Do you have any critique of my proposed reticle/index, Tom?
Or do you have a defense for JTolen's?
I've given it a few days, so in the absence of any negative assessment, I'll proceed under the assumption my scale is correct and JTolen's is wrong.
That obscuring ridge is 450-480' above mean sea level, 19.9 miles away from the 150' vantage point on Malibu Bluffs and about 8 miles inland from the Santa Monica beach. I can provide supporting arguments for that if you like, but only if you want to contest it. (The closer ridge you can see is a mile closer and about 120' lower, but it's not an obscuring factor. It's just an aid in identification.

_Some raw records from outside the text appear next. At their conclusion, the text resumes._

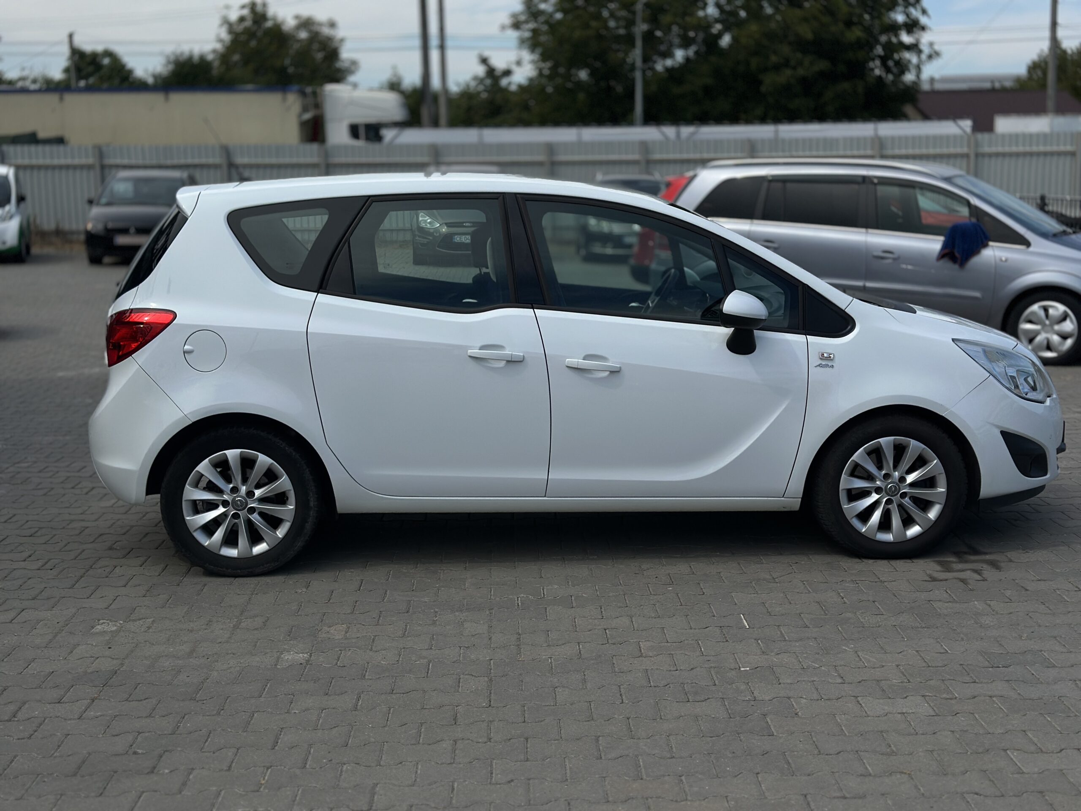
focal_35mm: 48
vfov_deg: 30.3
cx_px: 540
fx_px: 1499
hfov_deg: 39.7
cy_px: 406
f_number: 1.78
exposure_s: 1/7634
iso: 100
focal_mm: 6.86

The 10,800' peak of San Jacinto lies 97 more miles beyond that ridge.
Without considering atmospheric refraction, I calculated that 1455' of San Jacinto should be visible from 150' Malibu Bluffs on a globe earth if that ridge is 450' high. 1293' if the ridge is 480' high. With standard refraction those figures would increase some, but a no-refraction calculation is the worst case, and even then JTolan would be wrong about San Jacinto not being visible if the earth is curved.
Working it out for a flat earth, 8925' of San Jacinto should be visible over that ridge if it's 450' and 8708' if the ridge is 480'. Again, I can show my work if you want.
How much of San Jacinto is, in fact, visible? By my index, 4.3 milliradians, or 0.25°. At 117 miles, that works out to be 2652' of San Jacinto is visible in that image.
That's around 1200-1350' more than predicted by the no-refraction globe earth calculation.
But it's 6000-6250 less than was a flat earth predicts.
JTolan's scale measures 7.5 milliradians (0.43°) which equates to 4636' at 117 miles, so that's closer but still only a little more than halfway (not to mention it doesn't jive with angular measurements in the foreground.)
I could be guilty of confirmation bias and forced pattern-matching, but if I'm right about these faint features in the IR image aligning with this view of the mountain:
Then that 117-mile perspective captured the area of San Jacinto's elevation seen in the dotted box here:
Which corresponds to elevations from below 8300' (Fullers Ridge visible) but above 7600' (Black Mountain not visible). That would means we're seeing somewhere around the upper 3000' of the mountain range there. My mrad scale figured 2652'. 348' at 117 miles is 1/2 a millirand. Perhaps my scale is still slightly off.
I had no success getting any images of the upper 4500' (and certainly not the 8700+ feet) of mountain range to match the IR image that might support a flat earth claim. Maybe someone more inclined toward flat earth can.
This still doesn't serve as a "win" for a globe earth since there's still a significant delta between the no-refraction prediction of San Jacinto visibility and what my analysis of the imagery is saying is visible. Even figuring for refraction (which I haven't done yet, but just estimating), I think globe earth only gains an addition 500-600' of predicted visibility, which is still not quite there.
There's a lot of estimating here, but it's not just shots in the dark. Whatever the margin for error, it's much, much closer to validating a globe earth than a flat earth. JTolan's scale is off. He positions it incorrectly. And he misinterprets just how much of San Jacinto is visible. He also incorrectly depicts that the mountain should be entirely obscured if the earth is curved. I argue that his imagery more closely shows what a globe earth predicts than a flat earth.
I don't think his errors are intentional. I think he's just mistaken, caught up in the excitement of making the distant mountains visible through the haze with his IR set up as if he's uncovered something that shouldn't be visible on a curved earth.
Maybe my calculations are wrong. Maybe I'm caught up a round earth premise and making my analysis fit what I already believe.
Maybe. But if so, show me where I've goofed up. I think I'm on the right track, but I welcome reasoned review.